Yes! Of course. Such trends also carry their dialectics – opposite forces will be mobilised.
• Good-hearted citizens rise and create the necessary debate and take action – “Not in our names” and “Welcome refugees”… and much more.
• Business people in Denmark will protest because a bad image of Denmark will impact on future business.
• Civil disobedience by police and others, turning their heads, overlooking the ‘excessive’ valuables, refusing to carry out the dirty work.
• International business people, politicians and tourists will increasingly boycot Denmark and go elsewhere.
• Like Chinese heavyweight artist, Ai Weiwei, artists and other people of culture will stop co-operating with and in Denmark.
• Danish humanitarian and human rights organisations have already protested, so will many more around the world.
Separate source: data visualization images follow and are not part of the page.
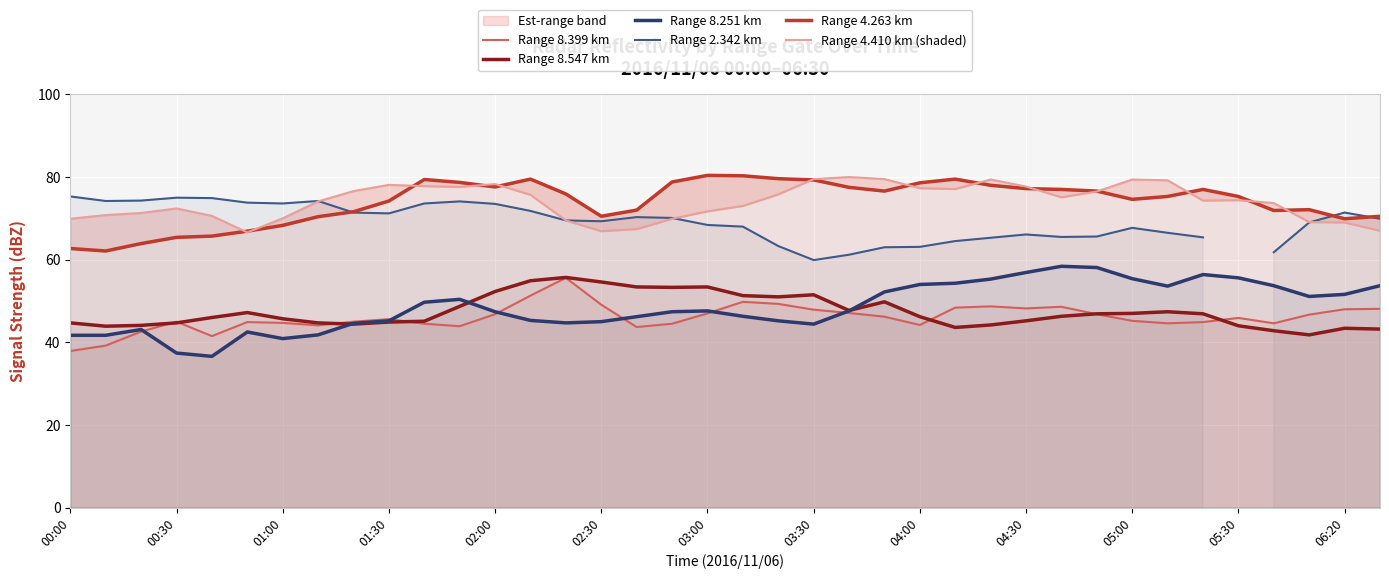

The Range 4.263 km series shows 119.6 at 29. True or false?

False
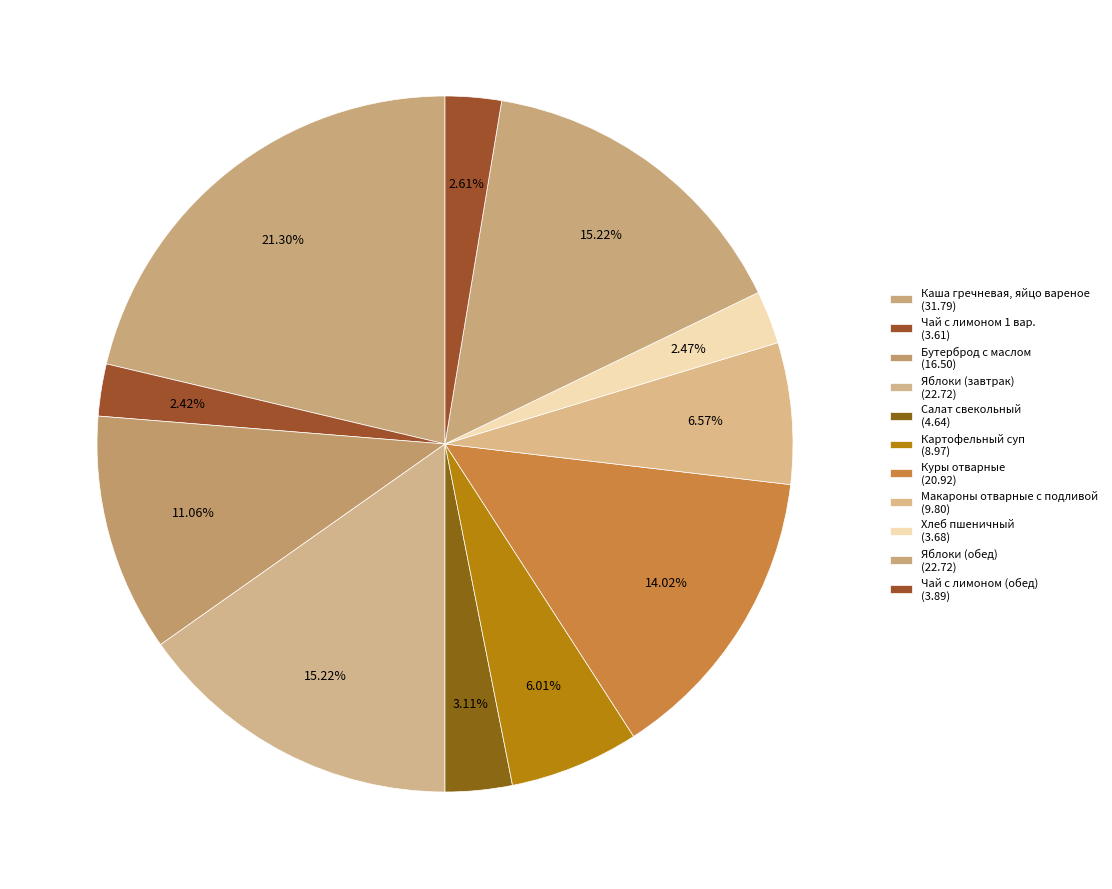

Combined, do Яблоки (завтрак) and Яблоки (обед) account for over 50%?

No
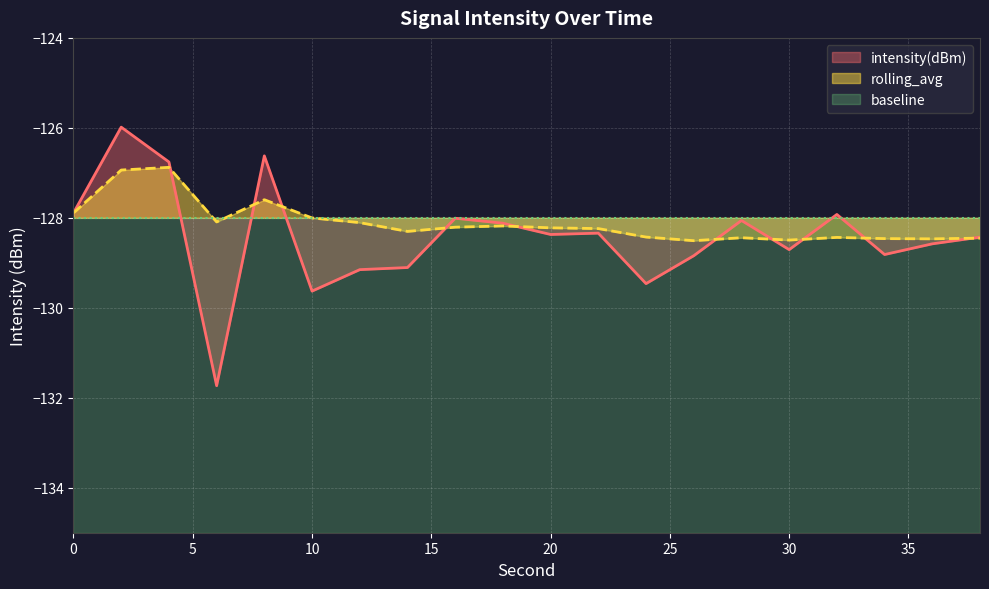

Which category has the lowest value in the rolling_avg series?

26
International media pressure. Denmark’s image damage limitation attempts may soften manifest criticism – but then there is the anger you can’t measure. People still remember the Mohamed caricatures. Iraqis and Libyans know what Denmark did to their people.
• The laws will end up in the European Court of Human Rights.
• Assuming that the refugee stream will continue for as long as Western countries conduct warfare in the Middle East, the pressures over time to either devise a completely new refugee reception and integration or stop the militarist adventures will mount – and it may go fast during the spring.
• Refugees can be seen as the largest non-violent movement against warfare at the moment – and they may join hands with peace, women, minority and other human rights movements to achieve a huge anti-war opinion – somewhat resembling the anti-nuclear movement in Europe of the 1980s that lead to the end of the Cold War. Could the refugees be seen as the embryo of the fundamental change that is necessary to once and for all stop Western attempts to dominate in the Middle East – perhaps as an embryo also to the necessary de-legitimization of interventionist warfare?
If some of these and similar steps do not change the Danish “jewellery law”, they may at least help teach the Danish decision-makers a much-needed lesson and make them re-think their next steps more carefully.
Denmark should pay a price for its morally unacceptable policies.
This is not the time to stay silent. Every refugee coming to Europe today could say what Martin Luther King said:
“In the end, we will remember not the words of our enemies, but the silence of our friends.” [Ed’s note — this quotation is unsourced.]